[ENTRIES SUPPLIED — start]

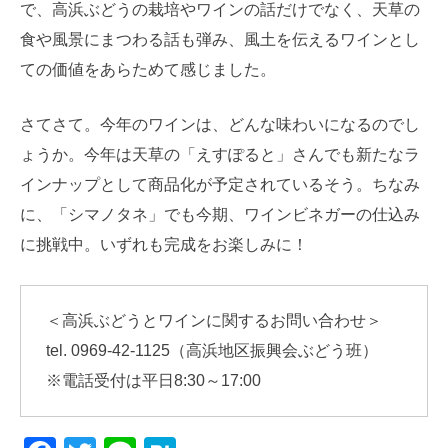
で、高浜ぶどうの栽培やワインの話だけでなく、天草の
食や風景にまつわる話も弾み、風土を伝えるワインとし
ての価値をあらためて感じました。
さてさて。今年のワインは、どんな味わいになるのでし
ょうか。今年は天草の「えすぽると」さんでも新たなラ
インナップとして商品化が予定されているそう。ちなみ
に、「シマノタネ」でも今期、ワインビネガーの仕込み
に挑戦中。いずれも完成をお楽しみに！
＜高浜ぶどうとワインに関するお問い合わせ＞
tel. 0969-42-1125（高浜地区振興会ぶどう班）
※電話受付は平日8:30～17:00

[ENTRIES SUPPLIED — finish]

**JOB**
Copy the lines above verbatim, omitting the picture.

**PROBLEM SOLUTION**
で、高浜ぶどうの栽培やワインの話だけでなく、天草の
食や風景にまつわる話も弾み、風土を伝えるワインとし
ての価値をあらためて感じました。
さてさて。今年のワインは、どんな味わいになるのでし
ょうか。今年は天草の「えすぽると」さんでも新たなラ
インナップとして商品化が予定されているそう。ちなみ
に、「シマノタネ」でも今期、ワインビネガーの仕込み
に挑戦中。いずれも完成をお楽しみに！
＜高浜ぶどうとワインに関するお問い合わせ＞
tel. 0969-42-1125（高浜地区振興会ぶどう班）
※電話受付は平日8:30～17:00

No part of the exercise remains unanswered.